Sabine Kurtenbach / Angelika Rettberg / Gabriel Rosero / José Salguero
World Development | 2025
In the context of war, states and non-state actors alike need resources to fund their armed activities. While states can use taxes to this end, non-state actors often need either territorial control to mimic the taxing abilities of a state or to participate in the trade of legal and illegal resources. After a war ends, these activities have no clear-cut end, but they may continue to fund other manifestations of postwar violence. We therefore ask: How do non-state war economies or rebels’ access to economic resources matter for understanding postwar violence? More specifically, what conditions might reinforce or mitigate these legacies after the termination of hostilities? In this paper, we challenge the general assumption that war economies thwart postwar transformations and peacebuilding.

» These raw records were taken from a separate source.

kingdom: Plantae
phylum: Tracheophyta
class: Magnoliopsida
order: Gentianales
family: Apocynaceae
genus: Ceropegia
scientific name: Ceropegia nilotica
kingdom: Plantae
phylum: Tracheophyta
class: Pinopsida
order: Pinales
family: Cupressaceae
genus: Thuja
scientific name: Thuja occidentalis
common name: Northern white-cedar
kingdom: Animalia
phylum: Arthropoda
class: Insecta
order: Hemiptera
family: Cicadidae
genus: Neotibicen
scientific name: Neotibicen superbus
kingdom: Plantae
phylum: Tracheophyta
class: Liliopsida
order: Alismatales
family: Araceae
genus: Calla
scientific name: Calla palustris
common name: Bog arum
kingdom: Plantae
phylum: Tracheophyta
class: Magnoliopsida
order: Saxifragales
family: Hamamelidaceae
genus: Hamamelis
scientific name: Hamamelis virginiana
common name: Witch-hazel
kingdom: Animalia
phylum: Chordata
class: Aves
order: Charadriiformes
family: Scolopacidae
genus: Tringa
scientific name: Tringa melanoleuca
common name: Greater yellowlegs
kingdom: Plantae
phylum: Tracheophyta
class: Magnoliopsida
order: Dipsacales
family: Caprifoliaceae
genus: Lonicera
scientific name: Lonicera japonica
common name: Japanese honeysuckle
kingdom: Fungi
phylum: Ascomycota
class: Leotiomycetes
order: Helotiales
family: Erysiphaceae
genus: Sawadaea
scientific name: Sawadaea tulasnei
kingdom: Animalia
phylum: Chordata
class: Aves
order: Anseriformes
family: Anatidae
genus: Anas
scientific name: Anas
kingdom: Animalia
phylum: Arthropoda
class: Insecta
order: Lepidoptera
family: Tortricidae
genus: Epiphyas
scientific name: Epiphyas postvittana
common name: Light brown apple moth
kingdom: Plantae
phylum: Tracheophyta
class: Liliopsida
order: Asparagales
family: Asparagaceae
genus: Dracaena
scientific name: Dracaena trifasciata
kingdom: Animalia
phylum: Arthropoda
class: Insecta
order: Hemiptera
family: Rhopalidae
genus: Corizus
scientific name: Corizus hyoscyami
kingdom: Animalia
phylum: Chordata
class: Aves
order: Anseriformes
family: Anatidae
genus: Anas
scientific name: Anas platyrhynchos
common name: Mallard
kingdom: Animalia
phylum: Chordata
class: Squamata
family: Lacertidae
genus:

Motivated by scattered empirical evidence suggesting significant variation on the ground, we apply a Qualitative Comparative Analysis (QCA) research design to examine a sample of 42 postwar episodes. We focus on how the access of rebels and non-state groups to economic resources shape postwar violence. Due to the poor quality of comparable quantitative data across countries, we use a two-step approach. We first identify clusters of postwar societies based on the existence or absence of non-state armed actors’ access to resources and the level of postwar violence. Drawing from these findings, we validate the clusters with illustrative case studies in a second step. Our results show no linear pathway from the actors’ access to resources to postwar crime and violence. In fact, our findings suggest that the characteristics and depth of postwar crime and violence depend on specific and dynamic combinations of political regime and economic state capacities, which operate as intermediating factors fostering violence when weak or mitigating/counteracting violence when strong. Our findings caution against fatalistic—even deterministic—views of war economies shaping postwar societies. Far from being doomed, countries emerging from war find opportunities to strengthen democratic participation and diversify state presence. This confirms long-held notions that peacebuilding, as well as postwar crime and violence, amount largely to a question of building strong, capable, and inclusive institutions.